Closed Benjamin-So closed 1 month ago
Thanks for your interest.
We used the original inference code of VQ-Diffusion. Regarding video generation in Figure 3, we used ground truth condition frames to predict the next frame, i.e., predicting s{t+1} based on s{t:t-k}. It does not use initial frames to predict all future images with an open loop.
I see. Thank you. Do you recall what 'k' is for the figure?
The value of 'k' here is 1, which is the same as the one used in RL. This means we use 2 historical frames to predict one future frame.
Thank you! I see.
I apologize if I misunderstand but after taking a look at the VQ-Diffusion library, it seems that predicted frames can be conditioned on historical frames as well as a text-input. Did you write your own code based on the original inference code of VQ-Diffusion or were you able to use the provided VQ-Diffusion code as it is written.

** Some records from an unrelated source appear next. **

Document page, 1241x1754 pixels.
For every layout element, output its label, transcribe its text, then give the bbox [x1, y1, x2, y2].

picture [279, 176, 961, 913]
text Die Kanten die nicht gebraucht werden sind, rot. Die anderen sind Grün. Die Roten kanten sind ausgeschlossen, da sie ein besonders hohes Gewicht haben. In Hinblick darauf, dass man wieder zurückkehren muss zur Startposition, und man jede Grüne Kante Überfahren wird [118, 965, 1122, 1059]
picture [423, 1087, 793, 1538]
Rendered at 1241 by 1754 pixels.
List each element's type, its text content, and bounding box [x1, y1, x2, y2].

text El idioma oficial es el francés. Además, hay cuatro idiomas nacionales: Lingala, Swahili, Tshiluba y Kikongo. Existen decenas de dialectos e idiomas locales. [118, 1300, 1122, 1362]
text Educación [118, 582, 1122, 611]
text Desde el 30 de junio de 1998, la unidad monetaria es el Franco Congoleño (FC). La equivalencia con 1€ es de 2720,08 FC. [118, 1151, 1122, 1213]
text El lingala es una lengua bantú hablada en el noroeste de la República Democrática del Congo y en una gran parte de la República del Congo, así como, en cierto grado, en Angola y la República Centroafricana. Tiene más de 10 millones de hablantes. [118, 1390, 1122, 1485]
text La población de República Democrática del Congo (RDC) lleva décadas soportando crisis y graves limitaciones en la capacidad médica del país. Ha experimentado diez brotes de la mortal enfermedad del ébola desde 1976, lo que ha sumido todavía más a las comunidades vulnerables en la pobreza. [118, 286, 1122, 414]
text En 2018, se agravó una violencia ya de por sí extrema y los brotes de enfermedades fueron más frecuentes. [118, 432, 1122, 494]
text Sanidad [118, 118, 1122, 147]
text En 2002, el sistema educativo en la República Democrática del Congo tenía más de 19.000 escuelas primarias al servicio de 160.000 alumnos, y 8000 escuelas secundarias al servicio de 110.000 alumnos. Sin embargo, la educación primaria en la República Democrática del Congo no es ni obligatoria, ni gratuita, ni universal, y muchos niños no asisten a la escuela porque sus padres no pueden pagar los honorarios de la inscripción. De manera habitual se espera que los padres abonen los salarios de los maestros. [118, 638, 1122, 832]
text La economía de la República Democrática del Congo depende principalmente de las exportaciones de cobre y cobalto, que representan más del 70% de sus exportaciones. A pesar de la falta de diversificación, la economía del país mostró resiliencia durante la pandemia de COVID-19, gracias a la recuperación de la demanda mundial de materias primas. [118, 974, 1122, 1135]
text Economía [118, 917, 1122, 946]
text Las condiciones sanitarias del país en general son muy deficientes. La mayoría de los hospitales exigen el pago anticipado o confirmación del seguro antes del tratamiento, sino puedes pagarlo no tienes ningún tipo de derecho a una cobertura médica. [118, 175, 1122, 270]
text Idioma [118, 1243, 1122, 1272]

We did some modifications to the original codebase of VQ-Diffusion.
I remember that they do not provide the interface of using historical frames (frames -> VQ-code -> condition) as the condition. So we additionally write this part.
Meanwhile, we also incorporate Hydra to manage the configuration, which should be more convenient for users.
Thank you for that extra information. Do you have this code on hand to share?
We have already shared this code in this repo. You may refer to VQ-Diffusion part in this repo for more details.
Closing because of inactivity.
Hello,
I've been trying to apply your method to a different environment, but I'm having issues at the reinforcement learning step. I was wondering if perhaps the trained vq_diffusion model was struggling to generate quality samples of next frame predictions. I was wondering if you could share how you were able to roll out the 14 image predictions in figure 3 based on the initial input image. Did you use a piece of the codebase you shared? Thank you for your help!